Reproduce the lines from the start of the records through the line containing "Airbnbu, što se izražava na osnovu procjene", swapping every "Loudéac" for "Rennes" and keeping everything else the same.

[Stored records]
====
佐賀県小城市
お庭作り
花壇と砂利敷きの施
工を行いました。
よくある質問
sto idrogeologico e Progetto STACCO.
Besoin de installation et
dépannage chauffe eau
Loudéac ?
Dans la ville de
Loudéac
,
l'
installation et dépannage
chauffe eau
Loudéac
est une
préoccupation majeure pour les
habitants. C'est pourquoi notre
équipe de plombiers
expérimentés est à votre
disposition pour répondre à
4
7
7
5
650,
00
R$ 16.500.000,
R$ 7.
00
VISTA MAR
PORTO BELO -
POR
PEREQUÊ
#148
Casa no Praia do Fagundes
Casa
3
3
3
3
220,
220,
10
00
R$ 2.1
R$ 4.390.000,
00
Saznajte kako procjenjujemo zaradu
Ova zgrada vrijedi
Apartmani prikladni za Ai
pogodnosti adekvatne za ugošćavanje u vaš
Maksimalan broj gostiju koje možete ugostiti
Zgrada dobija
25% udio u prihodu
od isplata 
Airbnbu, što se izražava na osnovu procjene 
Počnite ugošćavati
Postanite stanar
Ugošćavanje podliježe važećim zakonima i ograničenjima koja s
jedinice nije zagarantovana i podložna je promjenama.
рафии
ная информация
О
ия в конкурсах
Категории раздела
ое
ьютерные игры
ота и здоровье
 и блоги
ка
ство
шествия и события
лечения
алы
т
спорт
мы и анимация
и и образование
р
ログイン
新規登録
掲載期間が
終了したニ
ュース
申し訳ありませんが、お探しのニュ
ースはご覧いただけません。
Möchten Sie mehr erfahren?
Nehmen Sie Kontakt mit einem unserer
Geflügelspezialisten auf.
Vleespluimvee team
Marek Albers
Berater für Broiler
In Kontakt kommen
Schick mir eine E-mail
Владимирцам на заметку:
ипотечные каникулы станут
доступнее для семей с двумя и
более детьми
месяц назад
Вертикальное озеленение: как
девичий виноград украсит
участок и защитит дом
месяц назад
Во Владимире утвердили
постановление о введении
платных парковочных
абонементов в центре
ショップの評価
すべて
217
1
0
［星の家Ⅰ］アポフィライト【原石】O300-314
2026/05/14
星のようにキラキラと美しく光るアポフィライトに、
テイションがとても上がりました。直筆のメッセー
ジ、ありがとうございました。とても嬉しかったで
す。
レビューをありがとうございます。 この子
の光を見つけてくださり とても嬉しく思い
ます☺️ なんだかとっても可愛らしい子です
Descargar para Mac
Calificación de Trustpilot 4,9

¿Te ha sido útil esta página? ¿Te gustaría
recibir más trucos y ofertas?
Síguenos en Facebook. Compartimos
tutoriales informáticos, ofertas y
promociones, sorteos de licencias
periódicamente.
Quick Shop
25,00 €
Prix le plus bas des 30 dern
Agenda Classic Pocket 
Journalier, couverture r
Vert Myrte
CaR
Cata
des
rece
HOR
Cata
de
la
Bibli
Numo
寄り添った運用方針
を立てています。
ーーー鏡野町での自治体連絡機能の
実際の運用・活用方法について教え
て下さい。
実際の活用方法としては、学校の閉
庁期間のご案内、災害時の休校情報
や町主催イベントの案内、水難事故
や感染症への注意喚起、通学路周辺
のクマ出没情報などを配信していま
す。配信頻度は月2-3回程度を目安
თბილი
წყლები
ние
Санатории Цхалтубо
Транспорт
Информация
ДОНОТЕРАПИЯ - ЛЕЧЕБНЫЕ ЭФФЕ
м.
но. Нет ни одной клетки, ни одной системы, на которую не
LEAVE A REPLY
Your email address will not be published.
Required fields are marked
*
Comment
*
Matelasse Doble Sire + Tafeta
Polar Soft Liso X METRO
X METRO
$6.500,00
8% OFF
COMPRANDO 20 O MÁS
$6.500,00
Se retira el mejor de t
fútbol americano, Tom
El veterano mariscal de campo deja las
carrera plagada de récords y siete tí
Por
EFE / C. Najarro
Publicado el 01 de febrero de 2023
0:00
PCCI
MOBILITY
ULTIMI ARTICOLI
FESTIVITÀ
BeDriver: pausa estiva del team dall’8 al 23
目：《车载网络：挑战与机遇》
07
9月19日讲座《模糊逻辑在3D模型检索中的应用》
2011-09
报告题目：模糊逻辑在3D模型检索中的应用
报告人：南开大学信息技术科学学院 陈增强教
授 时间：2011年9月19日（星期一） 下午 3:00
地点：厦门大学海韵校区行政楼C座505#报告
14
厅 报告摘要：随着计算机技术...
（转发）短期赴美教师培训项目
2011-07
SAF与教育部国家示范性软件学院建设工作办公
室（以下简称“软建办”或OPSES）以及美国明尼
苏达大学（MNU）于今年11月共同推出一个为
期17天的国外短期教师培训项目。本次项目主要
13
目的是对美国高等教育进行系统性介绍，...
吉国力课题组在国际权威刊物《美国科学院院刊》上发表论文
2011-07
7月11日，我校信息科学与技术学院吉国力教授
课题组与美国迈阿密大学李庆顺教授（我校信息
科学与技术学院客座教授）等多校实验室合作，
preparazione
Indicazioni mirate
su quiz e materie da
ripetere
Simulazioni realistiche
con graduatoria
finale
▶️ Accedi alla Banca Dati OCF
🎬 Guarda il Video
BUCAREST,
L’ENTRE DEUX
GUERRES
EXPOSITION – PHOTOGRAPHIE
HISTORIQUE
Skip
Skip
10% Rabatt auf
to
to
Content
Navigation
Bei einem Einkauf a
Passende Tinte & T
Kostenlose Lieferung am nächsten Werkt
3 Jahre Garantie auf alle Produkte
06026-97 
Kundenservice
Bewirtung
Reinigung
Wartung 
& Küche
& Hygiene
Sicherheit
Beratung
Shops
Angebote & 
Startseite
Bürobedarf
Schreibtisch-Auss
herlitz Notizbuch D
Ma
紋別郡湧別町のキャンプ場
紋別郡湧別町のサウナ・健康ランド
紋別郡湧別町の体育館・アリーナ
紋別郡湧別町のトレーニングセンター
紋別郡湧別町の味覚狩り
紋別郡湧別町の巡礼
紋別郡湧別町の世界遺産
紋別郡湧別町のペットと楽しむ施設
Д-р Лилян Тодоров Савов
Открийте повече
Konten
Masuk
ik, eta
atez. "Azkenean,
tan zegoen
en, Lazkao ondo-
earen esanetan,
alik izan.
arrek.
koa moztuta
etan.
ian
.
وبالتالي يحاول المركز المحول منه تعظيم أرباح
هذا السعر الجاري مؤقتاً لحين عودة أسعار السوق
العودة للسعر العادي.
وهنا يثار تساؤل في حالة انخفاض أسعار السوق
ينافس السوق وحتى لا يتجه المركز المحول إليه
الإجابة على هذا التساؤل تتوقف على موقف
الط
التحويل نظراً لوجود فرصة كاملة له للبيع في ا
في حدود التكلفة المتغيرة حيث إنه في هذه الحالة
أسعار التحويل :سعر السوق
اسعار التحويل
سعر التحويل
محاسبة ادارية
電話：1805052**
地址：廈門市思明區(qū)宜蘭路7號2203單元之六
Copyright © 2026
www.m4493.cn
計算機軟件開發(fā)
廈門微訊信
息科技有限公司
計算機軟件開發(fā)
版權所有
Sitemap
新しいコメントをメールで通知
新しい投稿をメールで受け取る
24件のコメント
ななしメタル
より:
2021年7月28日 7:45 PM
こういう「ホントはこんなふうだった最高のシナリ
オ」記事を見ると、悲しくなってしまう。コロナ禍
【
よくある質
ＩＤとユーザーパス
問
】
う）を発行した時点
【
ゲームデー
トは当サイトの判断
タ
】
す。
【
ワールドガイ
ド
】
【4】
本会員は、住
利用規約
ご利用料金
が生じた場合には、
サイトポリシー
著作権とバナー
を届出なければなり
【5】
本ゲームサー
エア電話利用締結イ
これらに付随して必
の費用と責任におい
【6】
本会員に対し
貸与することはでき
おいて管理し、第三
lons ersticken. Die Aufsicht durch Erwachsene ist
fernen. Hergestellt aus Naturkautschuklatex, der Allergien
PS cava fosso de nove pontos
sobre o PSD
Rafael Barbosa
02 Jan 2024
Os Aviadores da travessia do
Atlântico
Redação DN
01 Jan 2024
====
» **Task output**:
佐賀県小城市
お庭作り
花壇と砂利敷きの施
工を行いました。
よくある質問
sto idrogeologico e Progetto STACCO.
Besoin de installation et
dépannage chauffe eau
Rennes ?
Dans la ville de
Rennes
,
l'
installation et dépannage
chauffe eau
Rennes
est une
préoccupation majeure pour les
habitants. C'est pourquoi notre
équipe de plombiers
expérimentés est à votre
disposition pour répondre à
4
7
7
5
650,
00
R$ 16.500.000,
R$ 7.
00
VISTA MAR
PORTO BELO -
POR
PEREQUÊ
#148
Casa no Praia do Fagundes
Casa
3
3
3
3
220,
220,
10
00
R$ 2.1
R$ 4.390.000,
00
Saznajte kako procjenjujemo zaradu
Ova zgrada vrijedi
Apartmani prikladni za Ai
pogodnosti adekvatne za ugošćavanje u vaš
Maksimalan broj gostiju koje možete ugostiti
Zgrada dobija
25% udio u prihodu
od isplata 
Airbnbu, što se izražava na osnovu procjene 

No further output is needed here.